In anticipation of the holidays, EFTlab prepared the following check-list divided into three main groups :Processing, Back-office and Hardware. The list is intended to provide valuable guidance for keeping processing platforms running smoothly, allowing you to enjoy the holidays with a clear and rested mind.
- Are monitoring alerts set properly and enabled so that any processing issues such as network disconnects, frequent connections and high transaction latency will be detected on time?
- Are all transaction database and application data loads set to carry peak processing times (7:00 - 10:00, 11:00 - 14:00 and 16:00 - 19:00)?
- Are all routine database jobs such as maintenance and full backups disabled or scheduled outside of peak times?
- Are all database cleaners and management jobs completed, making data storage ready for higher loads?
- Did all database and transaction cleaners end successfully?
- Is at least 50% of hard drive space dedicated to the production database?
- Is the amount of memory allocated for the processing application stable from a long-term perspective or growing?
- Is the available hardware security module (HSM) powerful enough to handle the increased security load from the security protocol implemented last summer?
- Is the DR HSM available over the network and loaded with production keys?
- Are all security key-component holders available even over the holiday period?
- Were all database cleaners and management jobs run beforehand, making data storage ready for higher loads?
- Are all resource hungry database jobs such as maintenance and full backups disabled or scheduled outside of peak times?
- Is the schedule for running extracts and reports too tight?
- Is the amount of memory allocated for the reporting application stable from a long-term perspective or growing?
- Is there at least 30% of space left on the reports/extract output hard-drive?
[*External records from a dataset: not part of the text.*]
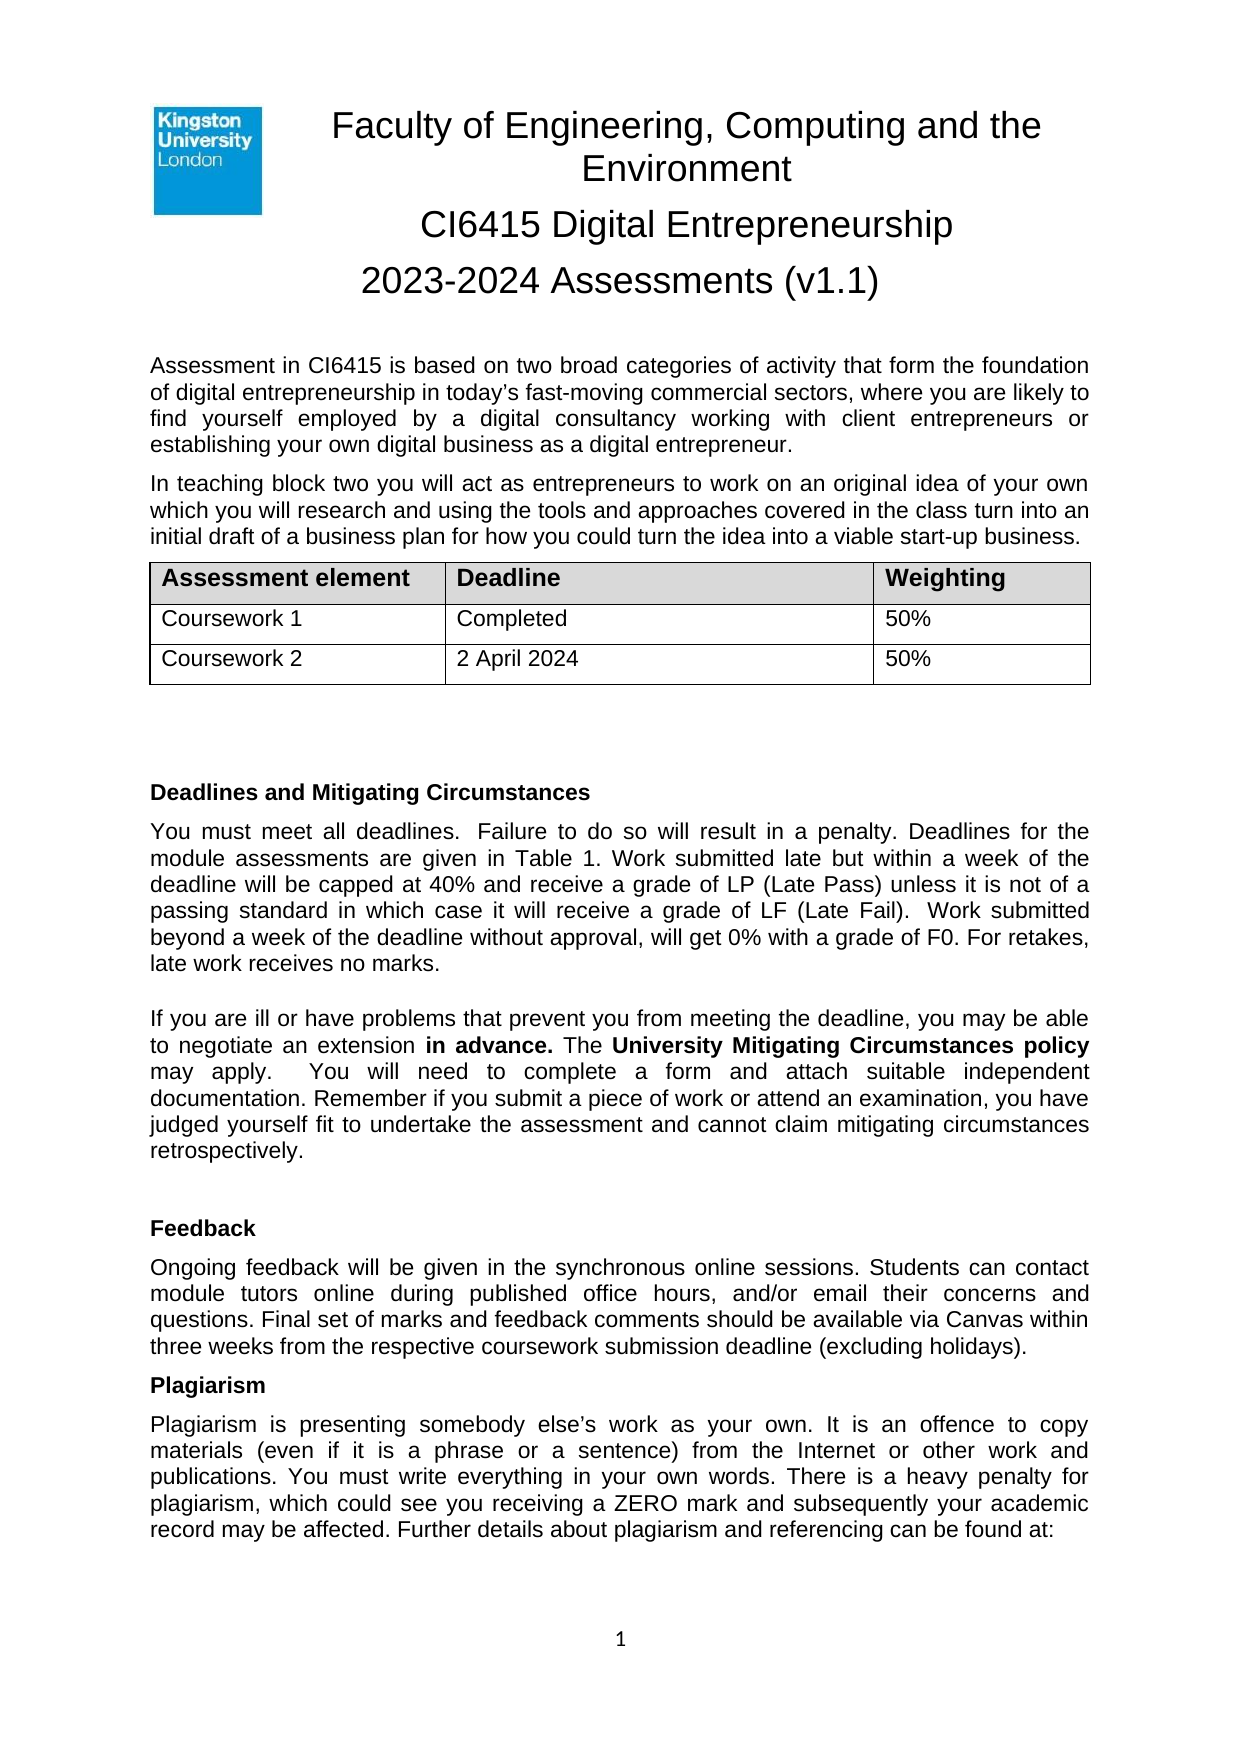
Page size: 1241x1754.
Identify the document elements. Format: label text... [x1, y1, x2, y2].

picture [150, 103, 264, 218]
text Assessment in CI6415 is based on two broad categories of activity that form the foundation of digital entrepreneurship in today’s fast-moving commercial sectors, where you are likely to find yourself employed by a digital consultancy working with client entrepreneurs or establishing your own digital business as a digital entrepreneur. [150, 352, 1090, 458]
table_header Weighting [874, 563, 1090, 604]
text Ongoing feedback will be given in the synchronous online sessions. Students can contact module tutors online during published office hours, and/or email their concerns and questions. Final set of marks and feedback comments should be available via Canvas within three weeks from the respective coursework submission deadline (excluding holidays). [150, 1254, 1090, 1359]
text In teaching block two you will act as entrepreneurs to work on an original idea of your own which you will research and using the tools and approaches covered in the class turn into an initial draft of a business plan for how you could turn the idea into a viable start-up business. [150, 470, 1090, 549]
text Feedback [150, 1215, 1090, 1241]
table_cell Coursework 1 [151, 605, 445, 644]
table_cell Coursework 2 [151, 645, 445, 684]
text You must meet all deadlines. Failure to do so will result in a penalty. Deadlines for the module assessments are given in Table 1. Work submitted late but within a week of the deadline will be capped at 40% and receive a grade of LP (Late Pass) unless it is not of a passing standard in which case it will receive a grade of LF (Late Fail). Work submitted beyond a week of the deadline without approval, will get 0% with a grade of F0. For retakes, late work receives no marks. [150, 818, 1090, 976]
title Faculty of Engineering, Computing and the Environment [264, 103, 1090, 190]
table_header Assessment element [151, 563, 445, 604]
table_cell 50% [874, 645, 1090, 684]
title CI6415 Digital Entrepreneurship [150, 202, 1090, 245]
text If you are ill or have problems that prevent you from meeting the deadline, you may be able to negotiate an extension in advance. The University Mitigating Circumstances policy may apply. You will need to complete a form and attach suitable independent documentation. Remember if you submit a piece of work or attend an examination, you have judged yourself fit to undertake the assessment and cannot claim mitigating circumstances retrospectively. [150, 1005, 1090, 1163]
text Deadlines and Mitigating Circumstances [150, 779, 1090, 806]
table_header Deadline [446, 563, 873, 604]
table_cell Completed [446, 605, 873, 644]
text Plagiarism [150, 1372, 1090, 1398]
table_cell 2 April 2024 [446, 645, 873, 684]
text Plagiarism is presenting somebody else’s work as your own. It is an offence to copy materials (even if it is a phrase or a sentence) from the Internet or other work and publications. You must write everything in your own words. There is a heavy penalty for plagiarism, which could see you receiving a ZERO mark and subsequently your academic record may be affected. Further details about plagiarism and referencing can be found at: [150, 1411, 1090, 1542]
subtitle 2023-2024 Assessments (v1.1) [150, 258, 1090, 301]
table_cell 50% [874, 605, 1090, 644]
- Is there at least 30% of space left on the database hard-drive?
Hardware and Networking
- Is there separate network bandwidth dedicated for downstream and upstream production processing?
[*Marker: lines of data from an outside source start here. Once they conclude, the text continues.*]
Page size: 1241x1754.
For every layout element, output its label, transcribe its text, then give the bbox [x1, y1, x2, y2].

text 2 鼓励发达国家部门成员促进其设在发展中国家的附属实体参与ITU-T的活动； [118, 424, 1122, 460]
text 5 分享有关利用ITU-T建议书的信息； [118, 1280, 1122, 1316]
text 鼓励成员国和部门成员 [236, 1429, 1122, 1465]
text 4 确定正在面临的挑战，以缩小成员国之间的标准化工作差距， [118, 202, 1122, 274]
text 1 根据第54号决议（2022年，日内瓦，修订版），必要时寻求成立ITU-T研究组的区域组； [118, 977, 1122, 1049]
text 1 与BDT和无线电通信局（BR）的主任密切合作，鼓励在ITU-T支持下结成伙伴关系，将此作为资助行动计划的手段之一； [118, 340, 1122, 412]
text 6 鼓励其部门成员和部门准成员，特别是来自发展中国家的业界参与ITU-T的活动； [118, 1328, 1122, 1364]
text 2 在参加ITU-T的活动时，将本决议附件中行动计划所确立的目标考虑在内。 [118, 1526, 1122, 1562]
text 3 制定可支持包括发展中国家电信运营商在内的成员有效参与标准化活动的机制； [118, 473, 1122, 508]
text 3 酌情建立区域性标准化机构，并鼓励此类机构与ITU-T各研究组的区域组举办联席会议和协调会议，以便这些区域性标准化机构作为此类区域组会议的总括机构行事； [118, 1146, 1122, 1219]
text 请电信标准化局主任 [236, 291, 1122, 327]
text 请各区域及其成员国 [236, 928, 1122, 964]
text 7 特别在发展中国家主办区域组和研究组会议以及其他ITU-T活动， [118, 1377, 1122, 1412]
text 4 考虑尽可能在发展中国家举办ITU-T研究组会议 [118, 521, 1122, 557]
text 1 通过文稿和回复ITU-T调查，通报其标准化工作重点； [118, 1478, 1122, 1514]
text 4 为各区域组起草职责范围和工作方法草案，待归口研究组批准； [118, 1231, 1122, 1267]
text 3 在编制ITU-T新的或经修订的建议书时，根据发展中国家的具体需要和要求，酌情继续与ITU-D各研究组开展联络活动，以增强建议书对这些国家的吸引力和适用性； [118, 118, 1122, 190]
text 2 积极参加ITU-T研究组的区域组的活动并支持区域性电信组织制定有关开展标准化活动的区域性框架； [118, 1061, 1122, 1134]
- Were all backup tapes new and loaded?
- Will all the production software licenses be valid on the 1st of January (VMware, WinZip, AntiVirus, TrueCrypt, ConnectDirect...)?
- Are all security certificates valid and will they be available even on the 1st of January?
- Are additional hot-spares and RAM modules available locally and is they key to the safe accessible?
- Is there enough space on production servers for local backups?
- Does the VMware have enough HDD space?
- Have you considered allocating spare VMware resources that won't be needed over the holiday period to the production image?
Many of the aforementioned steps don't involve any additional work for your teams and knowing the answers might give you an advantage when the time comes. We at EFTlab hope that our checklist will help you be well prepared for the holidays and serve as a reminder that we are here to help test your systems to ensure that they are up to the challenge of business. There is nothing more rewarding for us than seeing our solutions show that your platform is rock solid.